Clinical Decision Support for Early Diagnosis of Cardiomegaly by Using Deep Learning Techniques on Chest X-rays

ERDEM YANAR1 and FIRAT HARDALAƇ2
1Middle East Technical University, ASELSAN INC, 2Gazi University


Abstract

Cardiomegaly is a medical condition where the heart is enlarged, and early detection is crucial for better management. One of the most commonly used diagnostic tools to detect abnormalities in human organs, including cardiomegaly, is chest X-rays. The cardiothoracic ratio (CTR) is an important indicator of an underlying pathological condition, with an abnormal CTR (>0.55) often indicating such a condition. However, even for domain experts, identifying different diseases from X-ray images can be a challenging and time-consuming task.

Deep learning models can be effective in such scenarios, but their performance is heavily reliant on large datasets, which are rare in the medical industry due to privacy concerns. To address this issue, we have implemented customized CNN, ResNet-50, VGG16, InceptionV3, and DenseNet-121 models to assist radiologists in diagnosing cardiomegaly and optimizing radiology workflows. Our models were trained on a real dataset called "ChestX-ray8," which included 1012 posteroanterior CXRs from different patients.

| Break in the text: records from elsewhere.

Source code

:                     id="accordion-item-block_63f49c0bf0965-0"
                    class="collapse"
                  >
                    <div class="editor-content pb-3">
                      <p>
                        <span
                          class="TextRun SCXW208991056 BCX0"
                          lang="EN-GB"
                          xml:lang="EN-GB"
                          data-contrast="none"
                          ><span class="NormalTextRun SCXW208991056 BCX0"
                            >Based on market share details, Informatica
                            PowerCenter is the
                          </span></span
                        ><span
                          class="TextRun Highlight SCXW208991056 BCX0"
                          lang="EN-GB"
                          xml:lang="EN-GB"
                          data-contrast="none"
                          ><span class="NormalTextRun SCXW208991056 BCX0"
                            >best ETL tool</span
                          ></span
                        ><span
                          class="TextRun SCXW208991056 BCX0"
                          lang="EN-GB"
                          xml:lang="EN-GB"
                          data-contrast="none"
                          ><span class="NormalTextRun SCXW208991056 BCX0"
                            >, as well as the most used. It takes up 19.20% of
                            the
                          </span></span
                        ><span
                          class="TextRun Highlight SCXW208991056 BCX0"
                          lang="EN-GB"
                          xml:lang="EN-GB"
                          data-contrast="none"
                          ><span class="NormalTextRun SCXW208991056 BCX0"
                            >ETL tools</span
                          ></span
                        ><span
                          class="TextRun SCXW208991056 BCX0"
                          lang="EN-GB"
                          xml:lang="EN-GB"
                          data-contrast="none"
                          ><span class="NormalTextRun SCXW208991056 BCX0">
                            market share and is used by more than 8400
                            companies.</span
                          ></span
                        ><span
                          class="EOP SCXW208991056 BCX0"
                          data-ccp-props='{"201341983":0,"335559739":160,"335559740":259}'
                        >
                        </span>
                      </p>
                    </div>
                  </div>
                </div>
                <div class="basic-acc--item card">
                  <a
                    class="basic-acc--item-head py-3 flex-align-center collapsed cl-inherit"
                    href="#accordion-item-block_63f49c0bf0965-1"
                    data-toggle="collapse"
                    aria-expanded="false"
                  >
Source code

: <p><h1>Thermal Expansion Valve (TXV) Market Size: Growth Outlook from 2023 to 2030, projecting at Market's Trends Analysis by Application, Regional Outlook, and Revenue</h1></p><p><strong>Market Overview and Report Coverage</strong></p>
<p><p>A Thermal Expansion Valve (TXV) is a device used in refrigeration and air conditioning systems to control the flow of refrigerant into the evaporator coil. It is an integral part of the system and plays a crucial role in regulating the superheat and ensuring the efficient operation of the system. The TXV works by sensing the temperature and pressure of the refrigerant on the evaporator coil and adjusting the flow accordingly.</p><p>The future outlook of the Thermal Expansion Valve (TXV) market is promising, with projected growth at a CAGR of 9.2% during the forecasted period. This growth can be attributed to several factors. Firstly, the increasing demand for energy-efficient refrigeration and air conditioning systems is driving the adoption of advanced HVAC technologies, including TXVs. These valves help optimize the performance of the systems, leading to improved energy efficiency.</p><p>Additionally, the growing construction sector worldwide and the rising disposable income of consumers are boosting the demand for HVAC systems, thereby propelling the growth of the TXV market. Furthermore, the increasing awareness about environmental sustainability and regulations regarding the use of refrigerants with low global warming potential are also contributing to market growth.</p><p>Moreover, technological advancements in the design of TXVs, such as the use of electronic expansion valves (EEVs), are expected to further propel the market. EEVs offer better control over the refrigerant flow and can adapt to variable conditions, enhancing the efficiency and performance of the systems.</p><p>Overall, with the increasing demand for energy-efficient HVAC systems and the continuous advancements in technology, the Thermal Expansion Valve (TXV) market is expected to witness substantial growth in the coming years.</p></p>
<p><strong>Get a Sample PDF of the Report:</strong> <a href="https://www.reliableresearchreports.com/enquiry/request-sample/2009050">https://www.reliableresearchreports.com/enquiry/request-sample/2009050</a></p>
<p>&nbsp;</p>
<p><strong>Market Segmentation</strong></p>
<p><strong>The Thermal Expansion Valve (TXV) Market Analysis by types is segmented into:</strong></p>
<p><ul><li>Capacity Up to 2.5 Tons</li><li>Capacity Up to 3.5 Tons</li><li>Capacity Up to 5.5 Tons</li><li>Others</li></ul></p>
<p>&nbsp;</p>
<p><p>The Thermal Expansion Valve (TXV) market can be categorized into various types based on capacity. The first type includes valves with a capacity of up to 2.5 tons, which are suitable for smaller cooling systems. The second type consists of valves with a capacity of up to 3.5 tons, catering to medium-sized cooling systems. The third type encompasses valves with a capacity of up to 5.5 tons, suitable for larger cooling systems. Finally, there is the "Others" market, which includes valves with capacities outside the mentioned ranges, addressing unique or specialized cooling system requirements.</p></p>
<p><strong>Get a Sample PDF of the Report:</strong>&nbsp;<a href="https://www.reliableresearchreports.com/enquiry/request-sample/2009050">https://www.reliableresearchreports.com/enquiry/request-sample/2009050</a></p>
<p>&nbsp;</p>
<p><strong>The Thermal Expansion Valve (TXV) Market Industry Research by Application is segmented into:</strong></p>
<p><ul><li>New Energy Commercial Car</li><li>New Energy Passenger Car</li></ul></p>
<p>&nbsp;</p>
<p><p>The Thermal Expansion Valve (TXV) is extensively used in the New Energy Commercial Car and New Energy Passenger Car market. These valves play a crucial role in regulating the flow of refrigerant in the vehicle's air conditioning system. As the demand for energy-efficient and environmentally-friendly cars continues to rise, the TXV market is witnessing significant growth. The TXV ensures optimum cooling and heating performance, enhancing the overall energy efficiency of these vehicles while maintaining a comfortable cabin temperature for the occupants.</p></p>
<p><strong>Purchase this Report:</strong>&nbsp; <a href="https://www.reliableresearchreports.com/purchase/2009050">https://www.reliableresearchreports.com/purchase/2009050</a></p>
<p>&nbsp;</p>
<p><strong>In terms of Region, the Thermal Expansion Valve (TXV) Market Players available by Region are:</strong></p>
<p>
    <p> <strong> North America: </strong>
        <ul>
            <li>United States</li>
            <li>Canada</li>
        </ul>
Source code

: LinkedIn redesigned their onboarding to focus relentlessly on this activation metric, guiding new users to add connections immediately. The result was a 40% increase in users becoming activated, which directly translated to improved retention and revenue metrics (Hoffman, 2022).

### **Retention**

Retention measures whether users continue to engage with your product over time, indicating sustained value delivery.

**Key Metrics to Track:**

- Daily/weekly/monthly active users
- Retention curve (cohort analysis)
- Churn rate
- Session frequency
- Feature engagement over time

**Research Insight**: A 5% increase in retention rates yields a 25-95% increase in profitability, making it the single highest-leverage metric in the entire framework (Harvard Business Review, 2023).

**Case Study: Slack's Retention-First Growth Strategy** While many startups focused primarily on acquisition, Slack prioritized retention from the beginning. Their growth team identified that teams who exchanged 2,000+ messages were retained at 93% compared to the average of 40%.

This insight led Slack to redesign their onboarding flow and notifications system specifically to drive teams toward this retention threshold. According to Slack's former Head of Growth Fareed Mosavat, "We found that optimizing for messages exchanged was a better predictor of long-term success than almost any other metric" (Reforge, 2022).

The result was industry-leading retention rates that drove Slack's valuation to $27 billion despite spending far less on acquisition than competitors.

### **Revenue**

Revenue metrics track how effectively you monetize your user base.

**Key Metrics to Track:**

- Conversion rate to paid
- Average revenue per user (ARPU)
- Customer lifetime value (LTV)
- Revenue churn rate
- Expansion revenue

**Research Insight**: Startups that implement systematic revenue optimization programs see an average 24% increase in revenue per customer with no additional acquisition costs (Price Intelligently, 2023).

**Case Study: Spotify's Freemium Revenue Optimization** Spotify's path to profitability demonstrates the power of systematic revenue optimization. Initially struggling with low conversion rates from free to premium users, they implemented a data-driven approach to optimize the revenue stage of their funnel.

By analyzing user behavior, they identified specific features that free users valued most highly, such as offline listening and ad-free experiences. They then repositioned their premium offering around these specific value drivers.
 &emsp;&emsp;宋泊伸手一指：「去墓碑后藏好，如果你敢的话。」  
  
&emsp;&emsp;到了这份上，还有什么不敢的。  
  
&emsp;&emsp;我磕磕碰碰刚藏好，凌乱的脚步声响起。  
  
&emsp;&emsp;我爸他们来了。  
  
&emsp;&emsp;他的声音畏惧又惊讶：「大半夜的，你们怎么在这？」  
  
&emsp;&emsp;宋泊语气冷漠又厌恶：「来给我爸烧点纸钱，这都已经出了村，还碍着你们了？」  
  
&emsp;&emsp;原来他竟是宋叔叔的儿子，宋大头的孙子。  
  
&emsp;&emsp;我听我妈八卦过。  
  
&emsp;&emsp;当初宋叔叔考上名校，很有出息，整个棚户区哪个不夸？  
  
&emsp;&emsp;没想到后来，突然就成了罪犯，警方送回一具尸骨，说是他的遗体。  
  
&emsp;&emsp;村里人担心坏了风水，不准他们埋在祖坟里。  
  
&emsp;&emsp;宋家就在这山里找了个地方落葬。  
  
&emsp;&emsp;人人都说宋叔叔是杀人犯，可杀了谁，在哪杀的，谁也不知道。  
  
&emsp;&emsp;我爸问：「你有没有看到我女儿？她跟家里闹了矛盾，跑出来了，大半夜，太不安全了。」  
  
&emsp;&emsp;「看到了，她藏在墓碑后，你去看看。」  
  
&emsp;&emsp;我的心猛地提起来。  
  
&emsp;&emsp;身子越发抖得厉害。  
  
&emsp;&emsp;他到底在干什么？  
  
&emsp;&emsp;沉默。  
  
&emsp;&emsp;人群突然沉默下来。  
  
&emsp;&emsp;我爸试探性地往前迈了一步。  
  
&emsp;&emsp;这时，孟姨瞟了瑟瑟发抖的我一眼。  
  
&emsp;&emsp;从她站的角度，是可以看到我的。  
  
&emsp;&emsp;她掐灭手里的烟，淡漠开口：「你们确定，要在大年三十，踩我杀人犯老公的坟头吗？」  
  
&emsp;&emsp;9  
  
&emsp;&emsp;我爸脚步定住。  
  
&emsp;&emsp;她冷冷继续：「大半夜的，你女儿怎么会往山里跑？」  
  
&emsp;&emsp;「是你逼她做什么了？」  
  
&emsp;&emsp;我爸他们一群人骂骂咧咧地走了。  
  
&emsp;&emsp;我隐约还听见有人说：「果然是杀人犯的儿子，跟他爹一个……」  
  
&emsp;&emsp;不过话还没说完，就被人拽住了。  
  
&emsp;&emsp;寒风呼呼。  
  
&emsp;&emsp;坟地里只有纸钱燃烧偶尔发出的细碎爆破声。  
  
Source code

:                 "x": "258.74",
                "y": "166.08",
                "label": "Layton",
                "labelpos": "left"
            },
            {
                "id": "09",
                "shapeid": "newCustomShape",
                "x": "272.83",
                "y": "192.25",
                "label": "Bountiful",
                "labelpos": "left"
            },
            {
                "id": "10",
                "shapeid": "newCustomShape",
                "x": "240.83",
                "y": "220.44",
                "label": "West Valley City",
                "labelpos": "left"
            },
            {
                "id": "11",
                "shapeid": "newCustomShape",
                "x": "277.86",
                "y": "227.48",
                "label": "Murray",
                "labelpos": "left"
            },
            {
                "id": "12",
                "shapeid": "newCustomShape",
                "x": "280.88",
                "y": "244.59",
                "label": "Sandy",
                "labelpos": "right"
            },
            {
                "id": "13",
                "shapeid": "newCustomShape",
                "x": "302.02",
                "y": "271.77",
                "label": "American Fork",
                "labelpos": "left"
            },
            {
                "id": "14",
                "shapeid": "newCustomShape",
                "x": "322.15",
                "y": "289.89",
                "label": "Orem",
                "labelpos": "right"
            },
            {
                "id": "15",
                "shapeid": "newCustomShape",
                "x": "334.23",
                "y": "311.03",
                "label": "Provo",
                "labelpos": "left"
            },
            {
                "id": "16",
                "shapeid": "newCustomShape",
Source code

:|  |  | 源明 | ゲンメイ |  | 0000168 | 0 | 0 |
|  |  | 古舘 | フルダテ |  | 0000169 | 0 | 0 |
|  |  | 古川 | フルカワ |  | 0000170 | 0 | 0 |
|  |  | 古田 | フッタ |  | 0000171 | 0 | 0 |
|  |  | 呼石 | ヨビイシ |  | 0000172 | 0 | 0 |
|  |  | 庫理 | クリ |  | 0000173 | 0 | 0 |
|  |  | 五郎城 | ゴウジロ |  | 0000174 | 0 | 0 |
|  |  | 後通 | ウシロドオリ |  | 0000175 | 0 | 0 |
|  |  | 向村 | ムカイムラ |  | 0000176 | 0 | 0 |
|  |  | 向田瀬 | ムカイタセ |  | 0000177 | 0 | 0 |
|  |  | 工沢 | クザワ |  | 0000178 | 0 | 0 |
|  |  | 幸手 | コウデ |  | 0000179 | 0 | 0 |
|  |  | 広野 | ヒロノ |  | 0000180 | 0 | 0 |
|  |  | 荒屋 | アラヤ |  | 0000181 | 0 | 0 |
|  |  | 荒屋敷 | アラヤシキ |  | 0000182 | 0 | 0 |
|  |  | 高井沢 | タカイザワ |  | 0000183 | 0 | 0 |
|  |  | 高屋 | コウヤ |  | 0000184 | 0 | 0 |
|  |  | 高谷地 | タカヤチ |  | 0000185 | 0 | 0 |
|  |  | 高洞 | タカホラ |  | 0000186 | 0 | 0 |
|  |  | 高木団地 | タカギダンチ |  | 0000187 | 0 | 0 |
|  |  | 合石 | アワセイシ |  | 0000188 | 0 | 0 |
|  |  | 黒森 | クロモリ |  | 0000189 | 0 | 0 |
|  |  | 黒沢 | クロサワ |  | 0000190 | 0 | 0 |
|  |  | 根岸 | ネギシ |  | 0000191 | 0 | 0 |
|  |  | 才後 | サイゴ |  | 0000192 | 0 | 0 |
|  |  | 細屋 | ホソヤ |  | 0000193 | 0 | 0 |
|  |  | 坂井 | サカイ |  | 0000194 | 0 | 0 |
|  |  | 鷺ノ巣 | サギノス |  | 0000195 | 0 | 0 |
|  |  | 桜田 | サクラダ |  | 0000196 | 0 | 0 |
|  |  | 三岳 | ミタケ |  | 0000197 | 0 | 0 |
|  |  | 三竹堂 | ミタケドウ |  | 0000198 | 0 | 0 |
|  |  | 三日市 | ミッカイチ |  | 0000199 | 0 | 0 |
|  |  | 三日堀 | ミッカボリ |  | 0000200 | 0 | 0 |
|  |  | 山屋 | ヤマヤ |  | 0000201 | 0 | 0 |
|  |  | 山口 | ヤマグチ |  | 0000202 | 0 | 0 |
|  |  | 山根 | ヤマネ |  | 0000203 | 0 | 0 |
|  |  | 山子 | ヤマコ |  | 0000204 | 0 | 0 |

Our best model achieved a diagnostic accuracy of 94%, a sensitivity of 96.2%, and a specificity of 92.5%, outperforming prior pre-trained model findings. We also developed a segmentation-based AI model that demonstrated high specificity (>90%) and sensitivity (95%) for CTR calculation. The performance of the radiologists improved significantly when assisted by our AI models. In summary, our DL-based segmentation model for rapid quantification of CTR can significantly reduce the radiologists' burden and help detect abnormally enlarged hearts early on, making it a valuable tool for clinical workflows.